Ticket scalpers, once the scourge of Spring Festival train travelers, have seen their profits derailed by online booking services and the rapid expansion in high-speed rail.
For years, Manniu, who would give only his nickname, used to hide from police at a railway station in Jiangxi province to resell tickets. He has now switched to selling cakes to commuters instead.
"No matter what I do, I can earn more money than by scalping," he said. "Plus, it's not so easy to scalp tickets anymore."
Inadequate rail services, which result in severe ticket shortages, especially during the Spring Festival peak when millions of people return home to visit family, have long been a headache for the Chinese authorities.
Scalpers would stockpile tickets, reselling them at high margins, disturbing the market and sparking public anger.
Guo Ping has worked as a railway police officer in Nanchang, the capital of Jiangxi, since 1997 and has rich experience in pursuing scalpers.
"In the past, we stood on top of a building to observe ticket buyers with telescopes to identify suspected scalpers," he said, adding that officers were also watching via video cameras installed in ticket halls.
Although scalping is illegal, scalpers were a common sight at railway stations.

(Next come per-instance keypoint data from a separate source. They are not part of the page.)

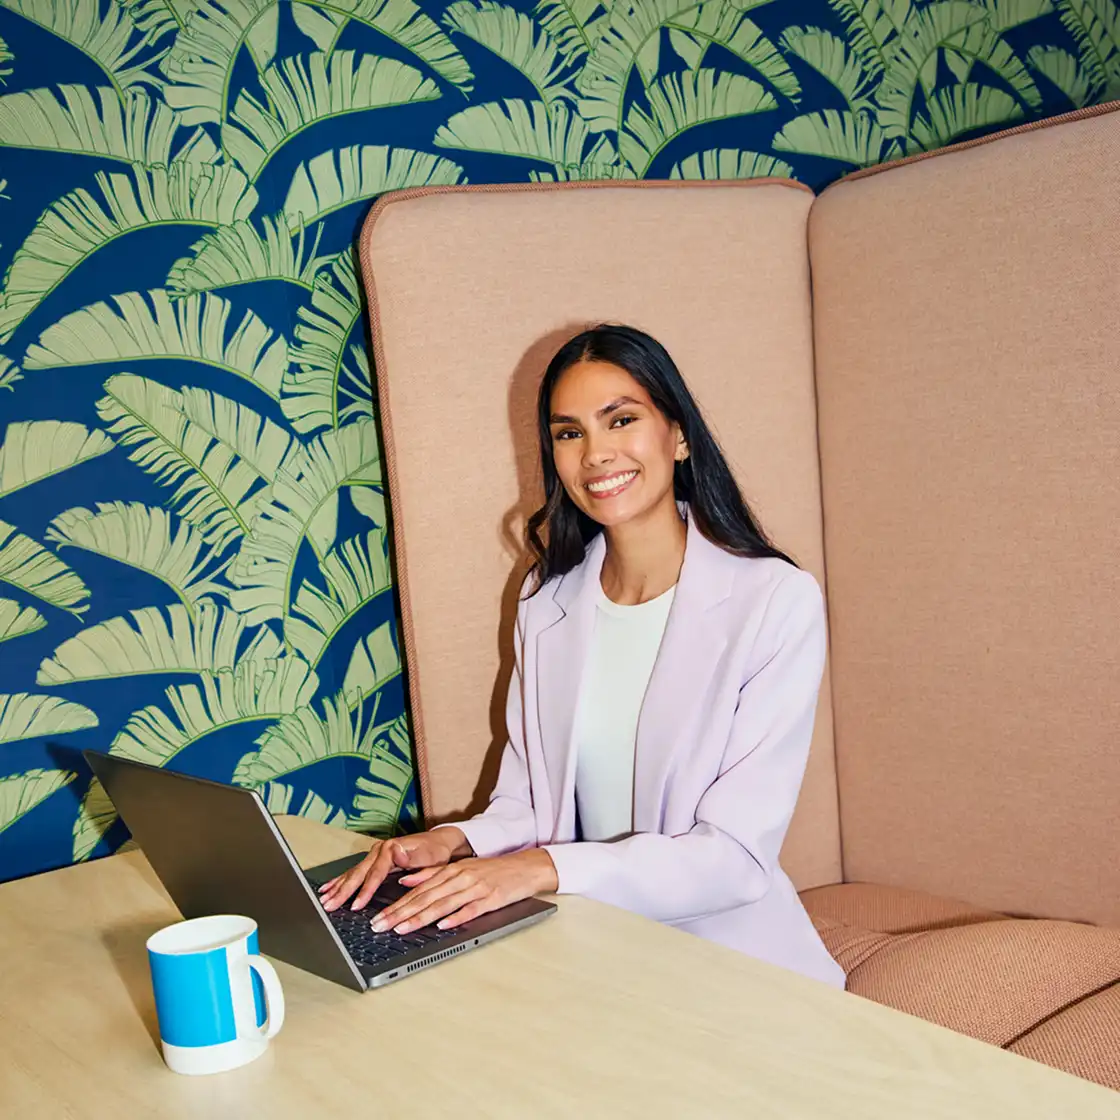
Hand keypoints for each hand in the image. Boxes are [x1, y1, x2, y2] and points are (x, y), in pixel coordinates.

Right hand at [318, 828, 468, 912]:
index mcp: (392, 849)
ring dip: (337, 887)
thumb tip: (397, 852)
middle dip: (343, 891)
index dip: (365, 891)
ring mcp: (376, 854)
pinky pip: (354, 872)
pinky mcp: (374, 860)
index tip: (356, 905)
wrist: (440, 842)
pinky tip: (328, 887)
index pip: (375, 873)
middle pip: (358, 873)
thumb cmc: (436, 852)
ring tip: (323, 900)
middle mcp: (380, 850)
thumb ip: (413, 856)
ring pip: (353, 873)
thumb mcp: (430, 855)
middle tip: (329, 906)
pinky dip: (341, 880)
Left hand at [369, 848, 558, 934]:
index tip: (378, 917)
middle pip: (425, 898)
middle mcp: (459, 878)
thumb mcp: (460, 868)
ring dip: (421, 918)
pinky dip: (455, 918)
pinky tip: (442, 926)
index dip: (396, 905)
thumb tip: (405, 881)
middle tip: (380, 926)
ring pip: (443, 904)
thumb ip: (432, 874)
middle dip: (400, 913)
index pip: (418, 891)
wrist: (524, 867)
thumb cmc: (491, 871)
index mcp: (450, 871)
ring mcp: (475, 888)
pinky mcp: (491, 899)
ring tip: (402, 929)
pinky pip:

Yet thanks to the expansion of the high-speed railway network and the introduction of a system that requires real-names and ID numbers to be printed on all tickets, scalpers are a dying breed.
Liu Quan, who spoke on condition of using a pseudonym, was punished in 2010 for ticket scalping and now operates a fruit stand in Xiamen, capital of Fujian province.
"Ticket scalping has become more difficult since 2011," he said, one reason being the online booking system. He added that many of his former colleagues had also switched to new businesses.
Up to 356 million journeys are expected to be made on the railways during this year's Spring Festival travel rush, up 9.7 percent year-on-year, according to China Railway Corp.